Ia baru saja mengantarkan Fuyuka ke pintu sebelum menyadari ponselnya ada di atas meja di ruang tamu. Ia berpikir bahwa mengeluarkan ponselnya adalah tindakan yang jarang dilakukan Fuyuka, sehingga ia lupa membawanya pulang.

Dia ternyata sangat ceroboh di balik sikap dewasa yang dia tunjukkan-sebuah aspek baru tentang kepribadiannya yang baru saja dia temukan.

Oh yah, ini adalah model yang cukup mahal, jadi akan lebih baik untuk mengembalikannya secepatnya.

Asahi menghela napas dan mengulurkan tangannya untuk mengambil ponsel itu. Gerakannya membangunkan ponsel itu dan membuatnya menampilkan wallpaper: foto Fuyuka dari masa kecilnya.

"Apa itu...?" gumamnya sambil memeriksa layar.

Gadis dalam foto itu relatif lebih pendek dan lebih muda dibandingkan dengan Fuyuka yang sekarang. Ekspresinya bisa dibilang bersinar dengan sukacita. Dia tersenyum mempesona yang tampaknya tak terbayangkan bahwa ini adalah Fuyuka yang dia kenal sekarang, "Ratu Es" atau yang lainnya.

Ada dua orang lain yang berdiri bersamanya dalam foto itu.

Sangat mudah untuk menyimpulkan bahwa wanita itu-dengan rambut hitam panjangnya yang indah dan wajahnya yang halus dan seperti pahatan-adalah ibunya. Senyumnya yang lembut adalah definisi sempurna dari kecantikan yang sejuk dan dewasa.

Kira-kira seperti itulah penampilan Fuyuka beberapa tahun lagi.

Sosok lainnya adalah seorang pria tinggi dan kurus dengan setelan jas. Bahkan pada pandangan pertama, Asahi tahu bahwa ia adalah tipe orang yang tegang. Wajah pria itu benar-benar tanpa ekspresi; bahkan tidak ada sedikit pun senyuman yang terlihat di wajahnya. Asahi merasa sedikit terintimidasi.
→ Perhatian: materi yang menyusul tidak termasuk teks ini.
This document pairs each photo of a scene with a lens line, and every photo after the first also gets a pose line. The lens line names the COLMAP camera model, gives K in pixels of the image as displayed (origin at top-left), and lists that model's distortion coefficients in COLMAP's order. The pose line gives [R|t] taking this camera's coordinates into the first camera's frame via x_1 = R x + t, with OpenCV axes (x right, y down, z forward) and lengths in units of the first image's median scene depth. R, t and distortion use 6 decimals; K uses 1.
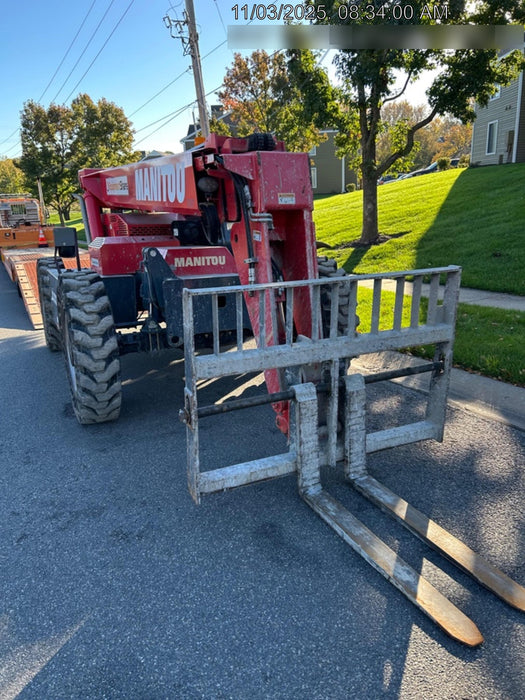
lens RADIAL K [[519.6, 0, 255.6], [0, 519.6, 344.6], [0, 0, 1]] dist [0.023235, -0.001887]
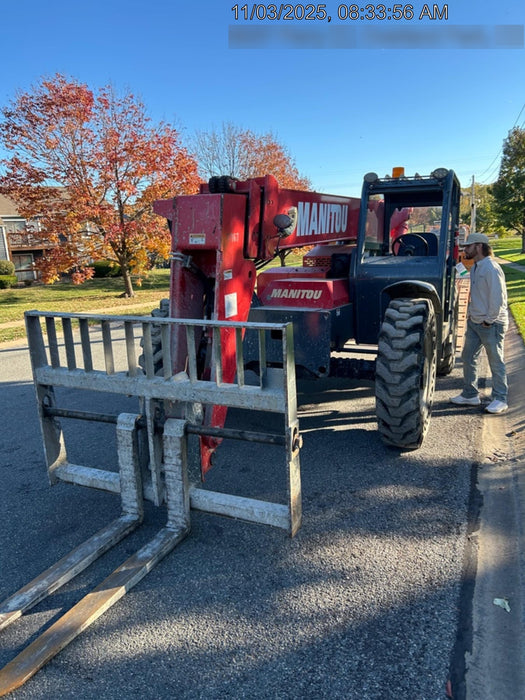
lens RADIAL K [[512.0, 0, 262.5], [0, 512.0, 350.0], [0, 0, 1]] dist [0.032785, -0.001820]
pose [[0.668667, 0.161947, -0.725712, 0.834069], [-0.181938, 0.981961, 0.051494, -0.128715], [0.720960, 0.097602, 0.686069, 0.383492]]
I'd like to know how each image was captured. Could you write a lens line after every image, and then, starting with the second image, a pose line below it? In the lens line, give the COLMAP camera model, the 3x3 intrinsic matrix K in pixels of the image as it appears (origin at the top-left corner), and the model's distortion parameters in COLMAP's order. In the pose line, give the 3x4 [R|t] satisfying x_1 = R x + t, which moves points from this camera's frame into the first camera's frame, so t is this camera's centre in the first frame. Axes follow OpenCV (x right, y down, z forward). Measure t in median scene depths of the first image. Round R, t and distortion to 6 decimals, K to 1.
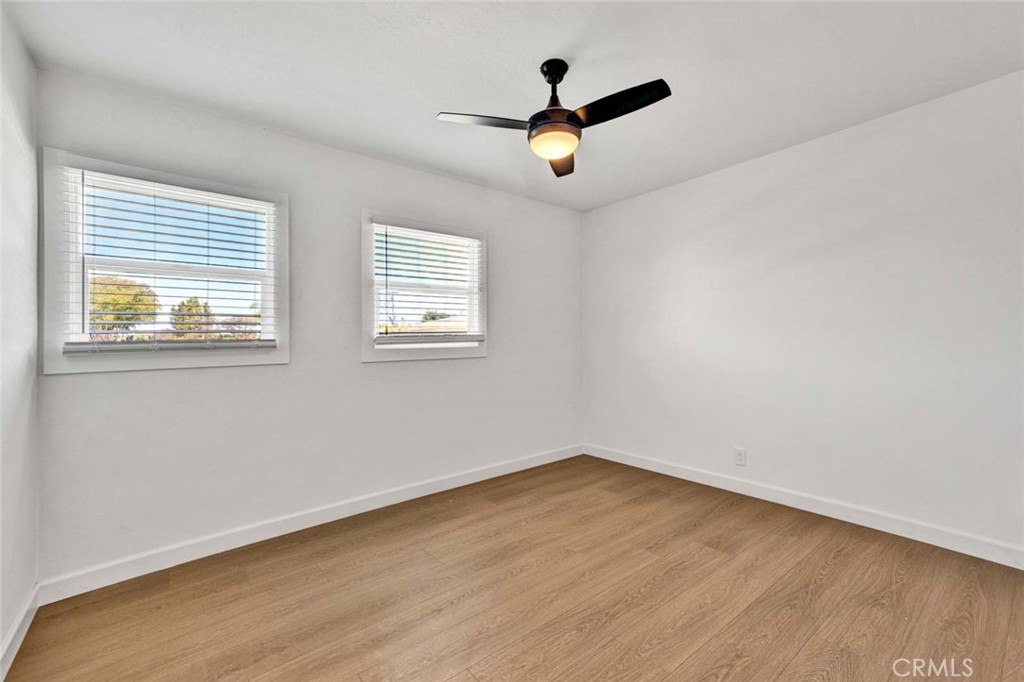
lens RADIAL K [[425.8, 0, 510.7], [0, 425.8, 344.2], [0, 0, 1]] dist [0.000367, 0.000057]
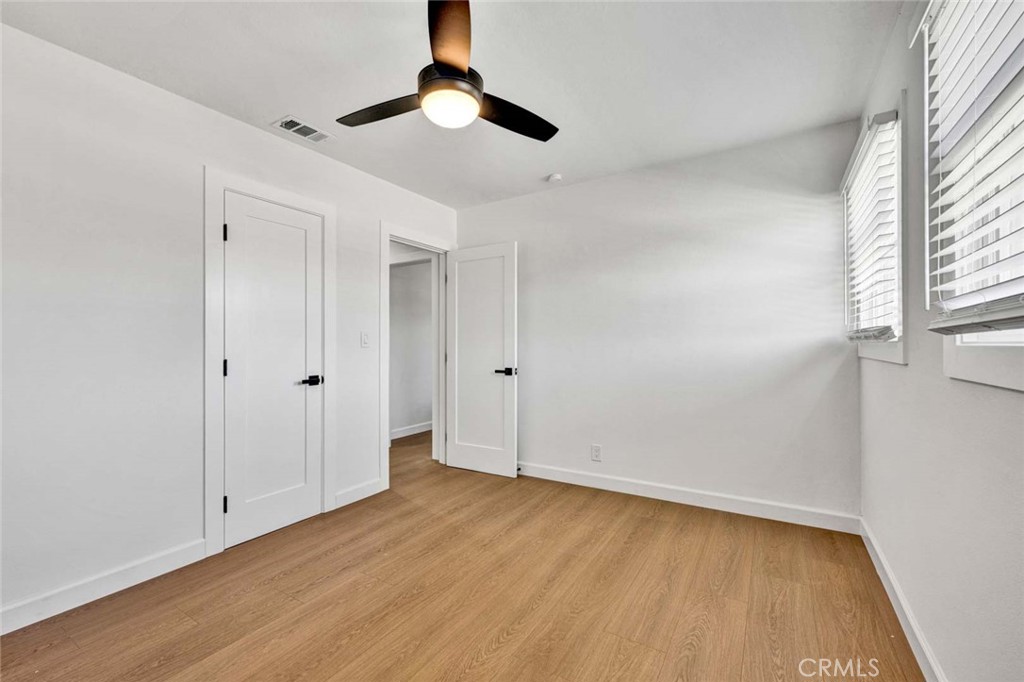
lens RADIAL K [[425.8, 0, 510.7], [0, 425.8, 344.2], [0, 0, 1]] dist [0.000367, 0.000057]
pose [[-0.938819, 0.038983, -0.342198, 0.293516], [0.041472, 0.999140, 0.000043, 0.008948], [0.341905, -0.014152, -0.939628, 2.092718]]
Tidak terlalu sulit untuk menyimpulkan bahwa itu adalah foto keluarga Himuro yang sedang bersama. Namun, ada sesuatu yang menonjol bagi Asahi-pria dalam foto itu terasa... aneh. Dan seolah-olah untuk memperkuat perasaan ini, Asahi mencatat bahwa pria itu tidak mirip dengan Fuyuka sedikitpun. Seolah-olah dia adalah orang asing.

Interkom berdengung untuk kedua kalinya hari itu, membuyarkan lamunan Asahi. Dia punya ide tentang siapa tamu tak terduga ini. Benar saja, Fuyuka berdiri di luar, terlihat kebingungan.

"Mencari ini, kan?" goda Asahi.

"Ya, terima kasih. Aku benar-benar lupa," katanya.

"Kamu tidak apa-apa karena itu di rumahku, tapi sebaiknya kamu lebih berhati-hati saat membawanya ke tempat lain. Oke?" tegurnya.

"Baiklah. Kalau begitu, sampai jumpa besok."

"Mhmm, sampai jumpa lagi."

Dia menyuruhnya pergi dan menutup pintu di belakangnya. Fuyuka, yang rambutnya berkibar tertiup angin malam yang menyenangkan, tampak sangat mirip dengan wanita yang ia lihat di wallpaper ponselnya. Senyuman yang baru saja ia berikan padanya sebelum ia kembali ke apartemennya, bagaimanapun juga, cocok dengan ekspresi kekanak-kanakan dan kepolosannya saat itu.

Namun demikian, Asahi tidak dapat memahami identitas pria jangkung dalam foto itu, atau hubungannya dengan Fuyuka. Satu-satunya hal yang pasti adalah, bahwa rona kecemasan yang melankolis menyelimuti wajahnya setiap kali ia menyinggung tentang keluarganya. Tanpa disadari oleh dirinya sendiri, Asahi semakin dekat untuk menemukan seluk-beluk masa lalu Fuyuka yang tersembunyi dan apa yang telah mendorongnya untuk menjadi "Ratu Es".